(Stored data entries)
= = = = = = =

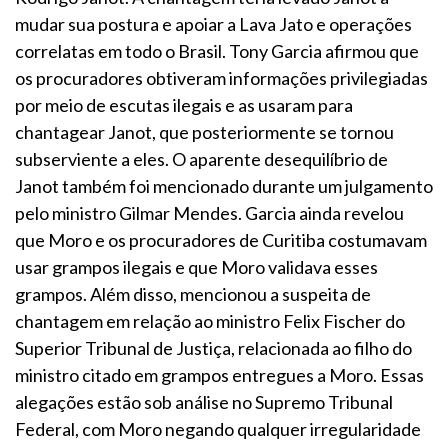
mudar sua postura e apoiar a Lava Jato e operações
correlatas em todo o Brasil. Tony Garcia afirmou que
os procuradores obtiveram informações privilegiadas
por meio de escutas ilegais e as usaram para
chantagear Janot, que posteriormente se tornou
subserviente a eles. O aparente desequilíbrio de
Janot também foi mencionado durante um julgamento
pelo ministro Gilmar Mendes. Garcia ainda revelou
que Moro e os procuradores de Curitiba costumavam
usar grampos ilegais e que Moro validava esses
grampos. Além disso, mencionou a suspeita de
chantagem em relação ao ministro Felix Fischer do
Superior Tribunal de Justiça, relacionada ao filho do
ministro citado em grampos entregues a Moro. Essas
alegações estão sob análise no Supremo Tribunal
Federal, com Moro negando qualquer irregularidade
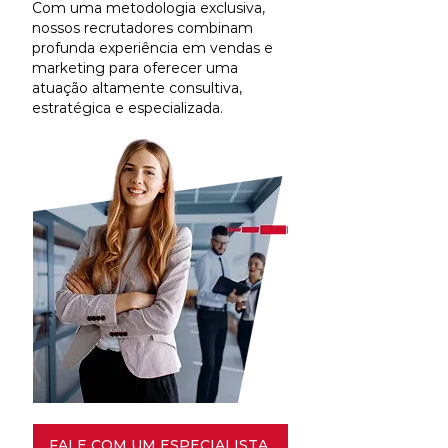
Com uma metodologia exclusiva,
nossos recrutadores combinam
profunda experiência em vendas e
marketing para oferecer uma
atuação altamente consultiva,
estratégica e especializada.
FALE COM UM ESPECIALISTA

= = = = = = =

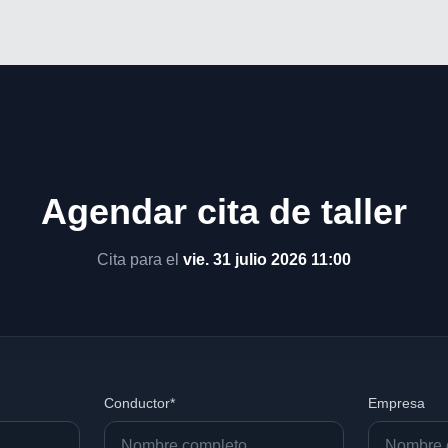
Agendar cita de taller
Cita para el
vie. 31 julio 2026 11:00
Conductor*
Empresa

= = = = = = =

**TRY IT**
The response must repeat exactly the lines above from the one with "alegações estão sob" through the one with "FALE COM UM ESPECIALISTA", including both, and must contain no pictures and no other text.

**EXERCISE RESULT**
alegações estão sob análise no Supremo Tribunal
Federal, com Moro negando qualquer irregularidade
Com uma metodologia exclusiva,
nossos recrutadores combinam
profunda experiência em vendas e
marketing para oferecer uma
atuação altamente consultiva,
estratégica e especializada.
FALE COM UM ESPECIALISTA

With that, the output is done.